*** PROVIDED DATA Section Begins ***
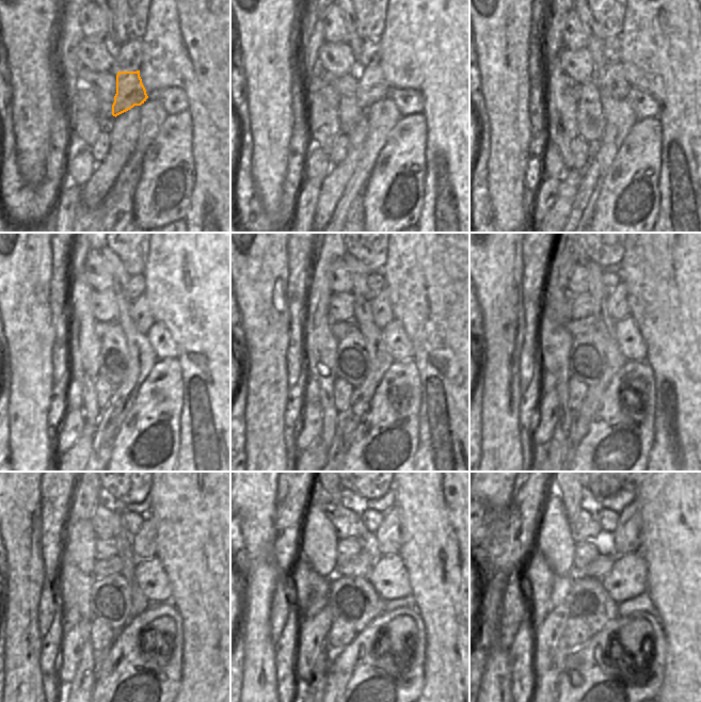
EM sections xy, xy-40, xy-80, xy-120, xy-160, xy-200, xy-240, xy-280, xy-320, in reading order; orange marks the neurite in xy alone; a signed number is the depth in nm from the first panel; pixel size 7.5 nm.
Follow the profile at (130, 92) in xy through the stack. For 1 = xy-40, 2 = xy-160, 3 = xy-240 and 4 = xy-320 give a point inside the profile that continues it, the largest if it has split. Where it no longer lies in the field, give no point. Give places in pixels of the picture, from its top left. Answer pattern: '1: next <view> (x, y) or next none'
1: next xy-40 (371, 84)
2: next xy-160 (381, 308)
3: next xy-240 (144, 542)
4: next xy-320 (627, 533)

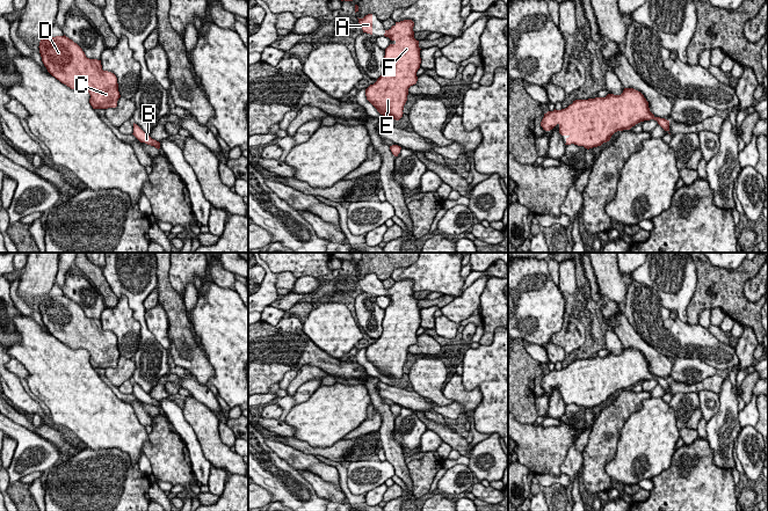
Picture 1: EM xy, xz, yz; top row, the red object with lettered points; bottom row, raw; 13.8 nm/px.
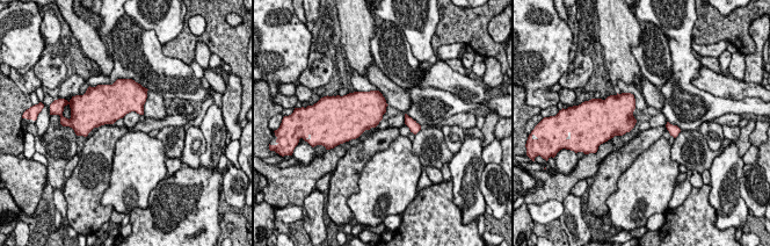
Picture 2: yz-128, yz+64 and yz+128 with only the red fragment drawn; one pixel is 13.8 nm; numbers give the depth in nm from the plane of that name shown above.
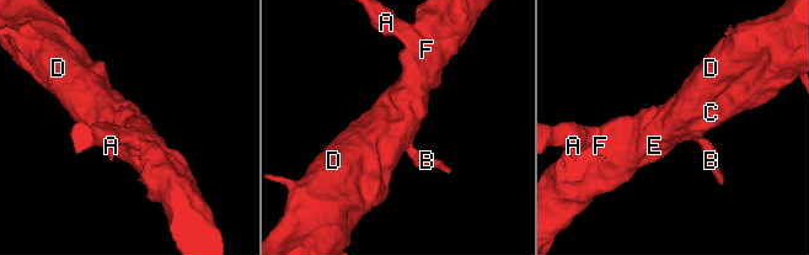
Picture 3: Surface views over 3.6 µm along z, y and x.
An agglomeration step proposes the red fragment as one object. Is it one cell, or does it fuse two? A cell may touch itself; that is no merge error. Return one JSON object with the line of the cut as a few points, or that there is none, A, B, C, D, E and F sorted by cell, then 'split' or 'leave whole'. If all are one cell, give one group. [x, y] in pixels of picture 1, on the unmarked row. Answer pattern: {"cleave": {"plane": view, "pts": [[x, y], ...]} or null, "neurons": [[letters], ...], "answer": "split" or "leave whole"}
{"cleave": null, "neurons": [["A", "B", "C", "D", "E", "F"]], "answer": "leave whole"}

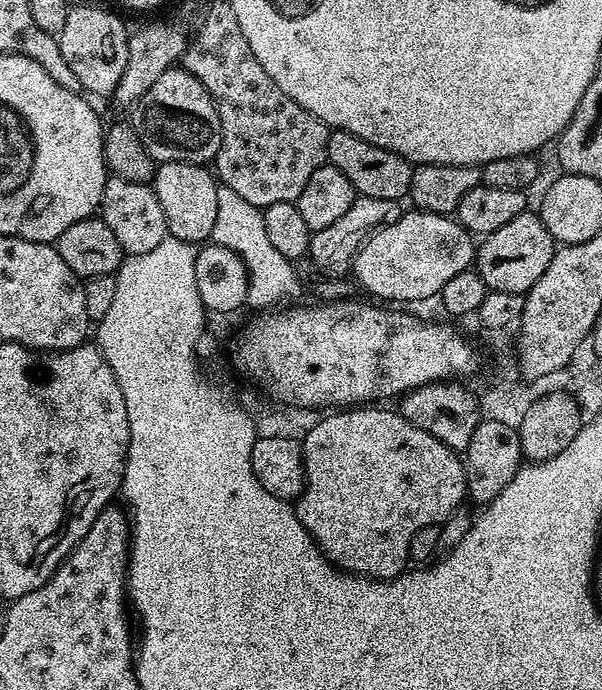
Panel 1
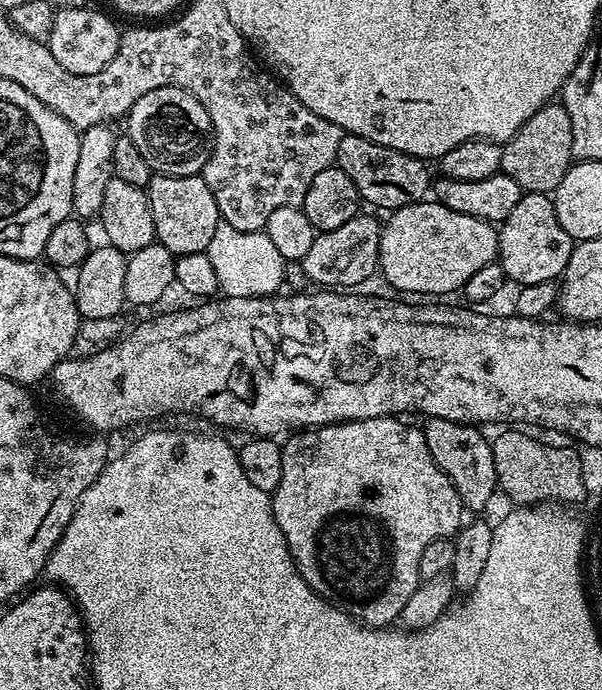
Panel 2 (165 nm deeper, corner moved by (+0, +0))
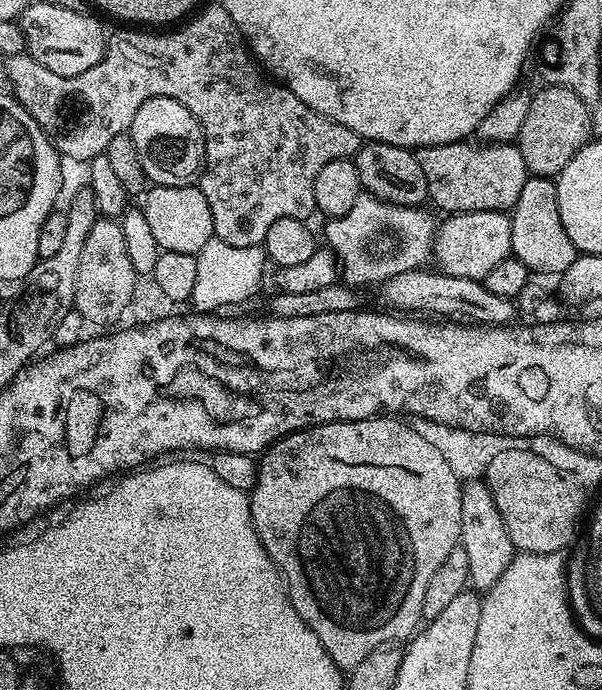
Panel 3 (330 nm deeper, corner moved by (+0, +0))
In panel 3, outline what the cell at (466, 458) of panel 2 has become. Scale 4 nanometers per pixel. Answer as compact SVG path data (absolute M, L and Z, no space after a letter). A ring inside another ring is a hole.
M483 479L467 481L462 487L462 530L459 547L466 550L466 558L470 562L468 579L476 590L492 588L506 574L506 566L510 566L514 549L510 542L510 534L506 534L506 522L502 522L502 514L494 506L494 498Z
*** PROVIDED DATA Section Ends ***
The entries are to be printed exactly as written; the pictures are to be left out.

TASK ANSWER:
EM sections xy, xy-40, xy-80, xy-120, xy-160, xy-200, xy-240, xy-280, xy-320, in reading order; orange marks the neurite in xy alone; a signed number is the depth in nm from the first panel; pixel size 7.5 nm.
Follow the profile at (130, 92) in xy through the stack. For 1 = xy-40, 2 = xy-160, 3 = xy-240 and 4 = xy-320 give a point inside the profile that continues it, the largest if it has split. Where it no longer lies in the field, give no point. Give places in pixels of the picture, from its top left. Answer pattern: '1: next <view> (x, y) or next none'
1: next xy-40 (371, 84)
2: next xy-160 (381, 308)
3: next xy-240 (144, 542)
4: next xy-320 (627, 533)

Picture 1: EM xy, xz, yz; top row, the red object with lettered points; bottom row, raw; 13.8 nm/px.
Picture 2: yz-128, yz+64 and yz+128 with only the red fragment drawn; one pixel is 13.8 nm; numbers give the depth in nm from the plane of that name shown above.
Picture 3: Surface views over 3.6 µm along z, y and x.
An agglomeration step proposes the red fragment as one object. Is it one cell, or does it fuse two? A cell may touch itself; that is no merge error. Return one JSON object with the line of the cut as a few points, or that there is none, A, B, C, D, E and F sorted by cell, then 'split' or 'leave whole'. If all are one cell, give one group. [x, y] in pixels of picture 1, on the unmarked row. Answer pattern: {"cleave": {"plane": view, "pts": [[x, y], ...]} or null, "neurons": [[letters], ...], "answer": "split" or "leave whole"}
{"cleave": null, "neurons": [["A", "B", "C", "D", "E", "F"]], "answer": "leave whole"}

Panel 1
Panel 2 (165 nm deeper, corner moved by (+0, +0))
Panel 3 (330 nm deeper, corner moved by (+0, +0))
In panel 3, outline what the cell at (466, 458) of panel 2 has become. Scale 4 nanometers per pixel. Answer as compact SVG path data (absolute M, L and Z, no space after a letter). A ring inside another ring is a hole.
M483 479L467 481L462 487L462 530L459 547L466 550L466 558L470 562L468 579L476 590L492 588L506 574L506 566L510 566L514 549L510 542L510 534L506 534L506 522L502 522L502 514L494 506L494 498Z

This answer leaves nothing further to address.